“Se un colosso che vale come il Pil italiano sfrutta i lavoratori”
“Nei magazzini Amazon i lavoratori raccontano di controlli ossessivi e pressioni intollerabili, mentre ai driver vengono consegnati fino a più di 200 pacchi per un turno di nove ore, con 110-120 fermate al giorno. Le misure di sicurezza, che dovrebbero diventare stringenti in tempi di Covid, sui furgoni utilizzati in modo promiscuo non sono sufficienti” – dichiara il Capogruppo di Liberi e Uguali Verdi in merito allo sciopero indetto per il 22 marzo, quando per la prima volta in tutta Italia (e nel mondo) si fermeranno per 24 ore i lavoratori e le lavoratrici dell’intera filiera produttiva della multinazionale Amazon.

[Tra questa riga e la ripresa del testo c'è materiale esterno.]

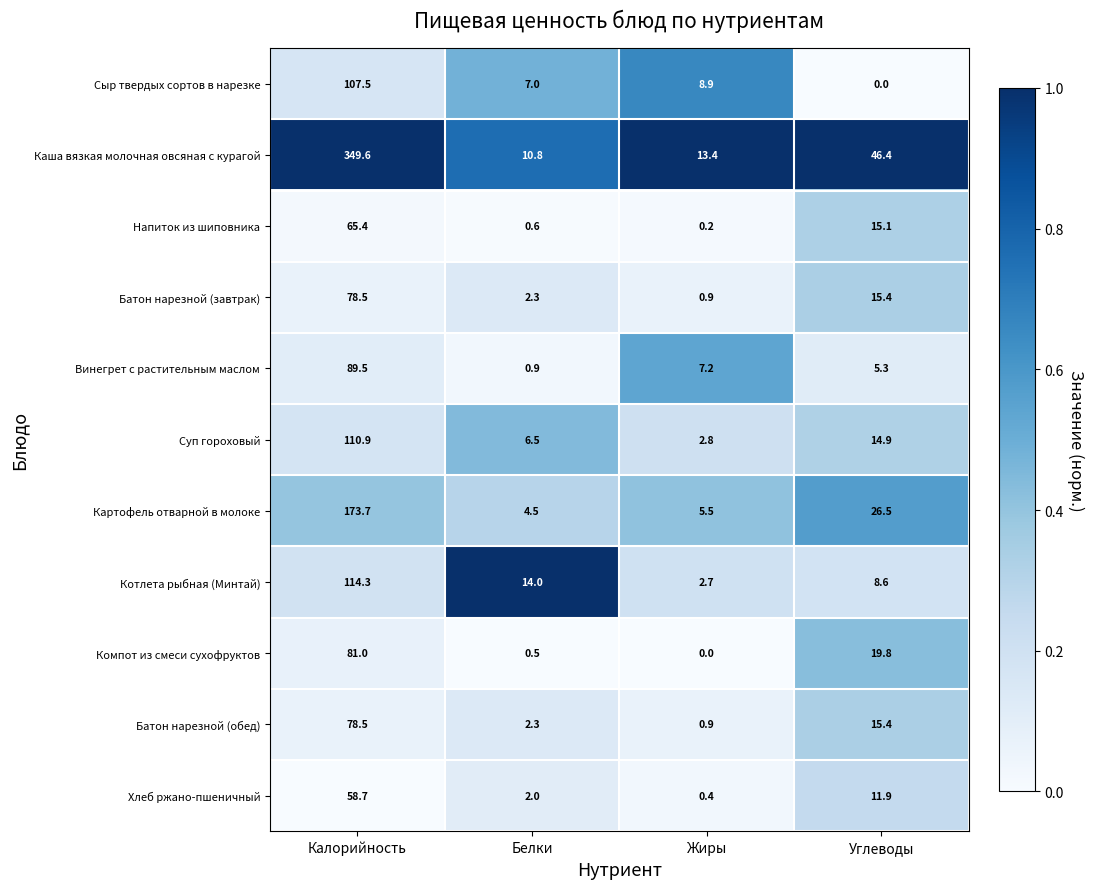

True or false: Котлета рыбная (Минтай) has a value of 8.6 at Углеводы.

True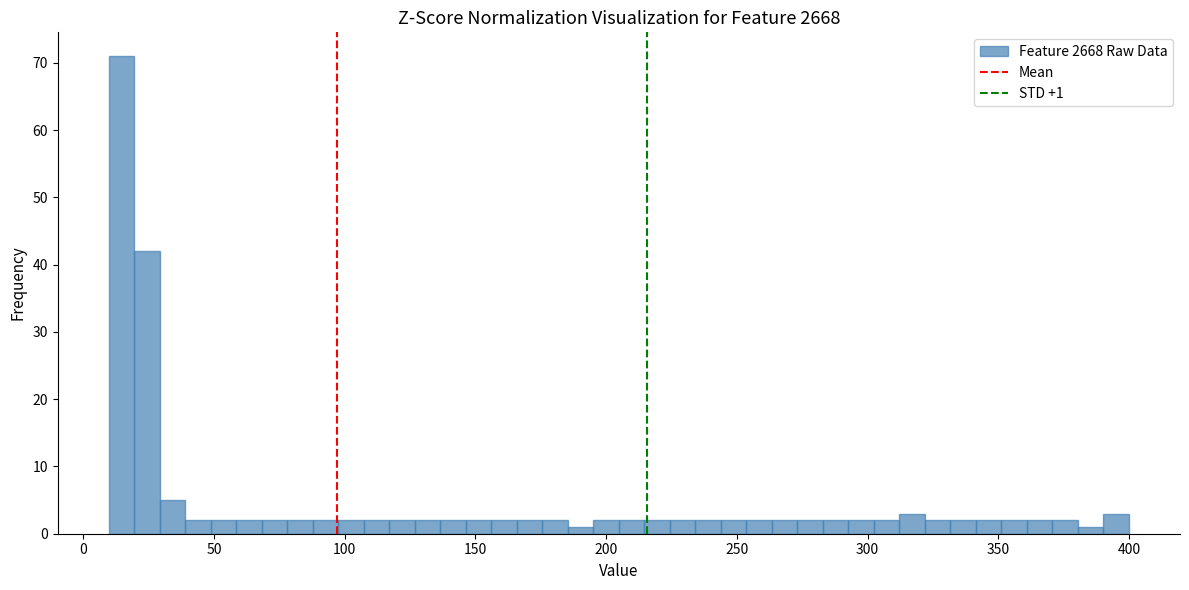

Read against the x-axis, roughly where is the centre of the tallest bar?

15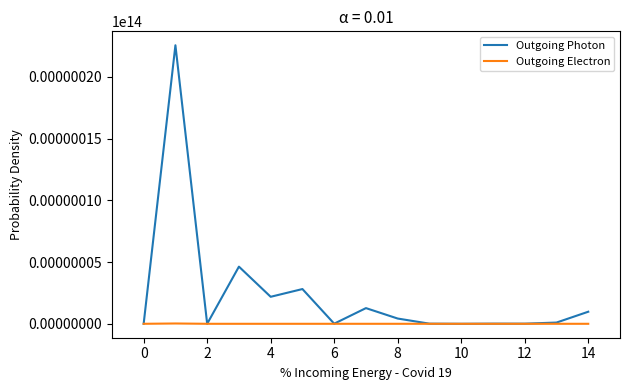

Which series has the largest range (max minus min)?

Outgoing Photon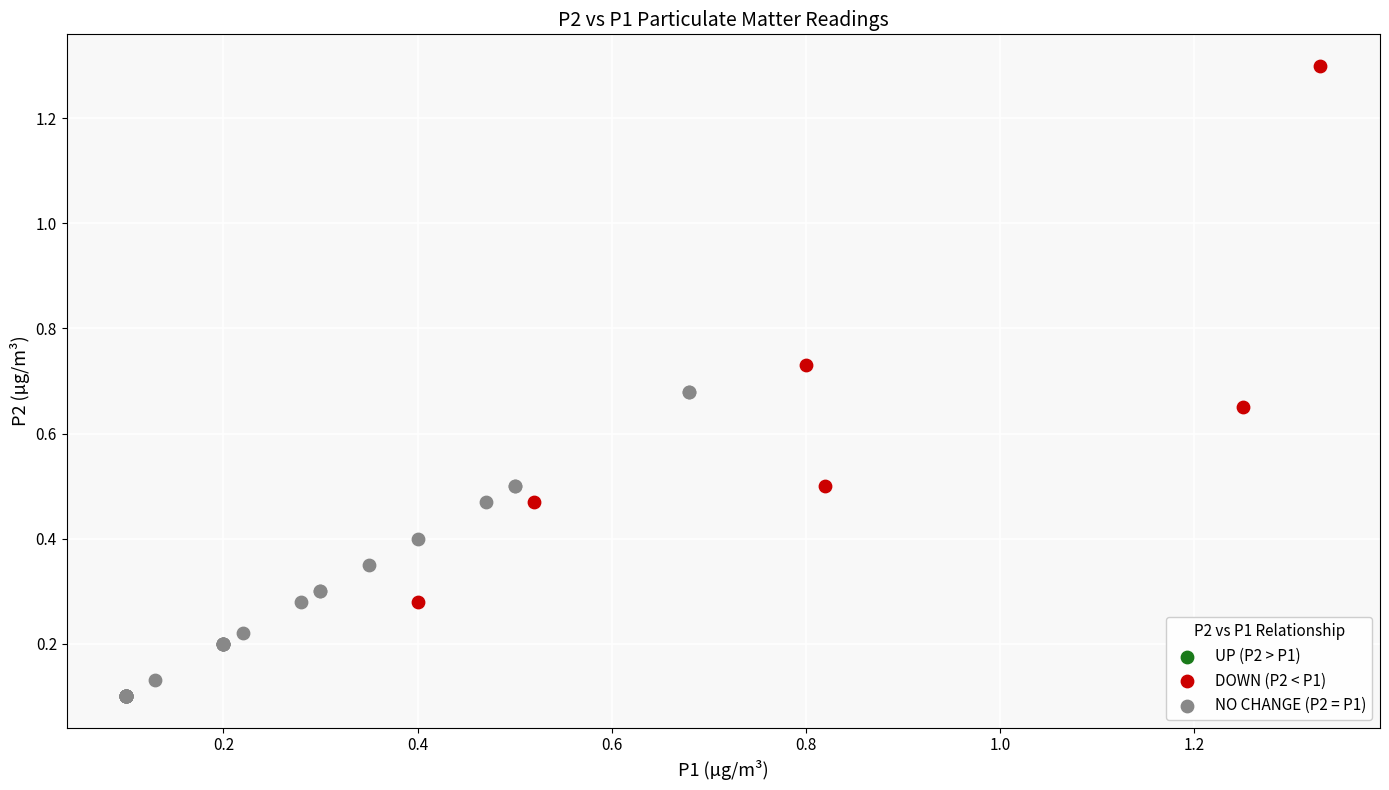

Which series reaches the maximum Y coordinate?

DOWN (P2 < P1)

Da chi il pacco lo consegna, a chi ancora prima lo prepara per la spedizione a bordo di furgoncini, la catena conta più di 40.000 tra dipendenti diretti, interinali e autisti, per circa un milione di pacchi che ogni giorno viaggiano lungo il Paese.
I sindacati chiedono ritmi e carichi di lavoro sostenibili, la stabilizzazione dei precari e dei lavoratori interinali, il rispetto delle normative sulla salute e sulla sicurezza, continuità occupazionale per tutti i lavoratori nel caso in cui cambi l’appalto o il fornitore. Eppure, il tavolo di confronto con Amazon è fermo.
Oggi i vertici di Assoimprese e Confetta scrivono a Cgil, Cisl e Uil chiedendo di revocare lo sciopero e parlano di “reciproca comprensione” e della ricerca di un “giusto equilibrio” che eviti lo scontro.
“Con che coraggio” – prosegue Grimaldi – “ci si appella al ‘giusto equilibrio’, di fronte a una multinazionale che nel 2019 ha guadagnato 4,5 miliardi di euro, pagato al fisco italiano 11 milioni (quanto un’azienda di medie dimensioni) e si permette ancora di sfruttare i lavoratori? Un colosso che vale come il Pil italiano e che, grazie ai lockdown che hanno bloccato i negozi tradizionali, durante la pandemia ha visto le sue vendite salire del 40% in pochi mesi e raddoppiare il suo valore di borsa. Nel frattempo, la crisi Covid ha fatto slittare il primo versamento della web tax da parte delle big tech. Per fortuna” – conclude Grimaldi – “lo sciopero ci sarà e questa lotta avrà ragione d’essere fino a quando di giusto equilibrio non si potrà parlare, davvero”.